Senator Susan Collins (R-Maine) has sent a letter to the U.S. Centers for Medicare & Medicaid Services (CMS) on behalf of home health providers, urging the agency to reconsider the 4.36% behavioral adjustment baked into the Patient-Driven Groupings Model (PDGM) this year and in 2021.
Collins isn’t alone. U.S. Representative Vern Buchanan, a Republican from Florida, recently did the same.
“I write to request that you revisit the calculation of the ‘behavioral assumption’ rate reduction in the home health payment system and consider eliminating the proposed 4.36% reduction for 2021,” Collins wrote in the letter. “At a time when skilled and compassionate home-based care is more important than ever … I am concerned that continuing this payment rate reduction in 2021 could affect continued access to home health care services.”
In August, the Partnership for Quality Home Healthcare (PQHH) released an analysis of PDGM, which found that government spending on home health care is 21.6% lower than what CMS had projected headed into this year.
That analysis, which was conducted by health economics and policy consulting firm Dobson DaVanzo & Associates, found that the behavioral adjustment was at the root of the underspending issue.
Since PQHH has alerted politicians to its findings, Collins — a consistent home health advocate and behavioral adjustment skeptic — and other politicians have taken notice and begun to take action.
Collins wrote that while she appreciated the initial reduction of the behavioral adjustment to 4.36% by CMS, she was still concerned with the idea that the agency would be continuing with the adjustment in 2021 despite having clear evidence as to how it affects home health agencies — particularly during the public health emergency.
“As the sponsor of the Home Health Payment Innovation Act of 2019, I continue to believe that CMS should base these behavioral adjustments on observed evidence, rather than on assumptions of potential provider behavioral changes, and that any necessary rate increases or decreases should be phased in to limit the risk of disruption in care,” Collins wrote.
The Dobson DaVanzo & Associates analysis showed a drop in home health spending, but was based on Medicare claims data from the first four months of PDGM.
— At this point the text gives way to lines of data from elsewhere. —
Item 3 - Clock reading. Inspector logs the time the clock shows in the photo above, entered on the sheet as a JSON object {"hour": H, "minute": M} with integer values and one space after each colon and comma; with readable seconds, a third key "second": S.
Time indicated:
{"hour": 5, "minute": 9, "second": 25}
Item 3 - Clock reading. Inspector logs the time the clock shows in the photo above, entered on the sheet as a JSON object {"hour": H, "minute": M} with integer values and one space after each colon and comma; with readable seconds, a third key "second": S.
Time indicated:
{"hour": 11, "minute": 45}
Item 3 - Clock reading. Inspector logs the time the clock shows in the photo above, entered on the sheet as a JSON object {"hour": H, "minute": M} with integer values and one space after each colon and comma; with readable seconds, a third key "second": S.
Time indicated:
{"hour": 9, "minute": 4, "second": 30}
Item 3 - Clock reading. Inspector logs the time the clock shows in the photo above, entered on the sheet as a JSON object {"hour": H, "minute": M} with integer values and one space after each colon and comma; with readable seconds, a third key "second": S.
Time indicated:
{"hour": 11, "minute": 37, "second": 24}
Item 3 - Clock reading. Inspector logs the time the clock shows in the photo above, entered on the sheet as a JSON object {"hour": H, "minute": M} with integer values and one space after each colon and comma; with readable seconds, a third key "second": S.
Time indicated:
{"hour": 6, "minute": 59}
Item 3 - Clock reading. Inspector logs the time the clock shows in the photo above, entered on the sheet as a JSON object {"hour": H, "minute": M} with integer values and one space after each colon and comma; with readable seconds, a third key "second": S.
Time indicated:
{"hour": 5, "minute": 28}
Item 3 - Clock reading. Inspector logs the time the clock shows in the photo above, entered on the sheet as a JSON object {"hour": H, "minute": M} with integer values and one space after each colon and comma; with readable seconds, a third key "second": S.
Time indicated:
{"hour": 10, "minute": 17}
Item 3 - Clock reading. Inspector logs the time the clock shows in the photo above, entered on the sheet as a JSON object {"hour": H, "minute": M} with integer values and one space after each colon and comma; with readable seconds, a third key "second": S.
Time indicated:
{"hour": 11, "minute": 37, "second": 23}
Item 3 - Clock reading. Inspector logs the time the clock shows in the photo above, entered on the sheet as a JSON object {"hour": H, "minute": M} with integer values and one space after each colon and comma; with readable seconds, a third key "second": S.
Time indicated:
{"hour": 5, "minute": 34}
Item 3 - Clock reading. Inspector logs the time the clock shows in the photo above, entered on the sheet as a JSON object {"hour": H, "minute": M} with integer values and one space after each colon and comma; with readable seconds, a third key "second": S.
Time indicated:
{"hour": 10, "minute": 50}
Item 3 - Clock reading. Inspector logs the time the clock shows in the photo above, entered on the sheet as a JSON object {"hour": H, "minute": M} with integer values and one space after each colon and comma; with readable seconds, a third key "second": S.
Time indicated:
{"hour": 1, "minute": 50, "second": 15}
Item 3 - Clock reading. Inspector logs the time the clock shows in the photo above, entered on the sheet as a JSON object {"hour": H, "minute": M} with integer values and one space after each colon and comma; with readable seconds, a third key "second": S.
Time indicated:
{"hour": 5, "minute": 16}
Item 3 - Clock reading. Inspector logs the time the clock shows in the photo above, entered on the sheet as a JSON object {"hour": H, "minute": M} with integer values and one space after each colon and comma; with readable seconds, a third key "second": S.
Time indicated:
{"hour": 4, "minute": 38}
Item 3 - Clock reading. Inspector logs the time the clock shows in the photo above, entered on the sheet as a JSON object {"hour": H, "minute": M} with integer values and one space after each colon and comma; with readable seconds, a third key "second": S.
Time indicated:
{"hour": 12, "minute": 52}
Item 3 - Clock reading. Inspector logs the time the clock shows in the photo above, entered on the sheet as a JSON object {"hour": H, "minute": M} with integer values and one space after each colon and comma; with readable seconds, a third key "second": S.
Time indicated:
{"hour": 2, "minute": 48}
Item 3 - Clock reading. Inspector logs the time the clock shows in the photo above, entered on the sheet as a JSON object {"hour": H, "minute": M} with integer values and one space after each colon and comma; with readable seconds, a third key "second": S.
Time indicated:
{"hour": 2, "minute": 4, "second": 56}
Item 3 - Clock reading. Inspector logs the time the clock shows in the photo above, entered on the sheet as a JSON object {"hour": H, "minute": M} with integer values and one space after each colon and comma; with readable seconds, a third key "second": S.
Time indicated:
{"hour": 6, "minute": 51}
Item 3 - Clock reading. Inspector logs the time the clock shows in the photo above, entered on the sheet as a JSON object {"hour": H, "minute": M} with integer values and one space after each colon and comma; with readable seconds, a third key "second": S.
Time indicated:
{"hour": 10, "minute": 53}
Since then, however, things have changed for the industry, which both Buchanan and Collins pointed out in their letters.
The Bipartisan Budget Act of 2018 requires PDGM to be budget neutral.
On Friday, PQHH expressed its appreciation for Collins and other lawmakers speaking out on this issue in a release.
“The Partnership applauds Senator Collins for her continued leadership on Medicare home health issues, including efforts to ensure Medicare’s new payment model does not impede the delivery of home health to our vulnerable patient population, especially as we continue to navigate the challenges of the COVID-19 crisis, ” PQHH Executive Director Joanne Cunningham said in the release. “We hope CMS will consider the concerns flagged by Senator Collins – as well as other lawmakers in Congress – and eliminate the 4.36 percent cut in their final payment rule for 2021.”